Padiham's first FA Cup entry came in 1883–84, by which time it had assembled a competitive XI, which had made the final 6 of the 1882–83 Lancashire Senior Cup. It beat Lower Darwen 3–1 at home in the first round, in front of 2,000 fans, and after a bye went down at eventual winners Blackburn Rovers by a not-disgraceful 3–0 scoreline; indeed, with the game scoreless, Padiham hit the bar from a corner, and from another Padiham corner Rovers broke to take a first-half lead. Padiham's ill-luck continued with the second goal being an own goal and the third coming in the last few minutes.

However, it had to withdraw from the 1884–85 FA Cup, as the Football Association had taken a hard line on "imported" professionals, and rather than play a reserve XI, Padiham withdrew. It had one more entry into the main rounds of the competition, in 1885–86, at a time when the club's first XI was strong enough to hold Cup holders Blackburn Rovers to a draw. Padiham's Cup campaign however ended with an ignominious 9–1 defeat in the second round at Rossendale, thanks to its first choice players still not being available under FA regulations. Indeed, the Padiham "main" XI played the same day against Astley Bridge, the game ending 1–1.

The club entered every Lancashire Senior Cup until 1888–89, when it started to enter the Lancashire Junior Cup instead. Its best run in the competition was to the semi-final in 1886–87, going down 4–1 to Bolton Wanderers at Deepdale. It returned to the senior competition in 1903–04 and 1904–05 but lost in the first round both times.

===League competitions===

The club was a founder member of the North-east Lancashire League in 1889, but failed to be re-elected for 1890–91. It re-joined the competition for 1891–92, and remained with the competition until its absorption into the Lancashire Combination after the 1894–95, with Padiham one of the clubs accepted for the merged league; even so, its best finish in the North-east Lancashire was a mere 6th out of 10 in the final season.

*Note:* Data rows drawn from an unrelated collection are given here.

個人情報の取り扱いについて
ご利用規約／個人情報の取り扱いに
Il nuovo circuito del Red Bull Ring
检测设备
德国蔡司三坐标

It was an intermittent member of the Combination until the First World War, missing the 1898–99 and 1899–1900 seasons, and having another gap from 1906 to 1910, when finances compelled the club to run on amateur lines. It was consistently unsuccessful, its highest position being 9th (out of 18 clubs) in 1902–03.

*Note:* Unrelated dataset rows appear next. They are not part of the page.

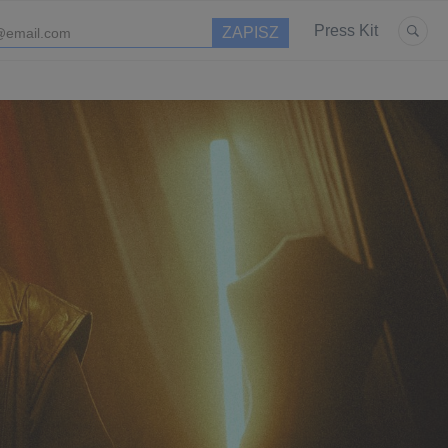
Press Kit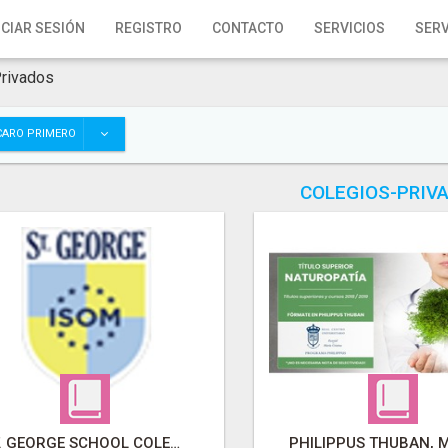
ICIAR SESIÓN
REGISTRO
CONTACTO
SERVICIOS
SERV
rivados
CARO PRIMERO
COLEGIOS-PRIV
ST. GEORGE SCHOOL COLEGIO BRITÁNICO EN MADRID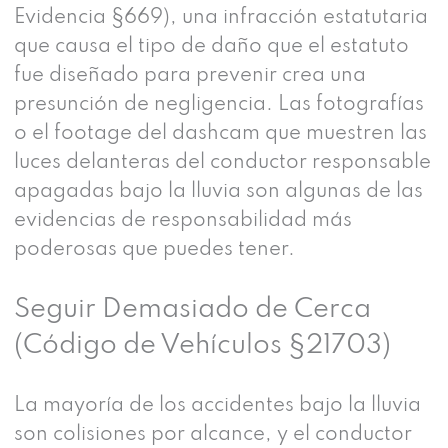
Evidencia §669), una infracción estatutaria
que causa el tipo de daño que el estatuto
fue diseñado para prevenir crea una
presunción de negligencia. Las fotografías
o el footage del dashcam que muestren las
luces delanteras del conductor responsable
apagadas bajo la lluvia son algunas de las
evidencias de responsabilidad más
poderosas que puedes tener.
Seguir Demasiado de Cerca
(Código de Vehículos §21703)
La mayoría de los accidentes bajo la lluvia
son colisiones por alcance, y el conductor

The club played in the wartime North division of the Lancashire Combination in 1915–16, which, because of the paucity of clubs, was split into separate competitions in each year; Padiham finished 7th out of 10 in 1915, and 5th out of 7 in 1916, the club's final recorded fixture being a 2–0 defeat at Blackburn Trinity. The club did not re-appear after that, although there were faint hopes that the club would revive, as in 1922 Burnley offered to keep the ground in good order by using it for its third team, and in 1925 there was a further abortive attempt at a revival. There was however no new club in Padiham until after the Second World War.

==Colours==

Padiham's original kit was made up of navy blue jerseys with a red sash, white knickers, and navy blue stockings. The club adopted new jerseys of pink and white "quartered" (the contemporary term for counterchanged halves) in September 1882.

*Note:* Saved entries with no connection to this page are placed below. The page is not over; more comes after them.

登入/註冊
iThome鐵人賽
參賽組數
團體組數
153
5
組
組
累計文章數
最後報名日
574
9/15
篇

In the 20th century the club is known to have worn the following colour jerseys:

- 1901–02: white
- 1902–04: blue and white stripes
- 1905–06: red
- 1912–13: blue.

==Ground==

The club's ground adjoined Albert Mill, a two-minute walk from Padiham railway station. It was generally referred to as the Calderside Ground, and enjoyed its record attendance of 9,000 against Burnley in 1884.

==Notable players==

One Padiham player went on to play for England; Billy Bradshaw, who started his career with Padiham at the turn of the 20th century while working as a tripe dresser, and who later won the Football League title with Blackburn Rovers.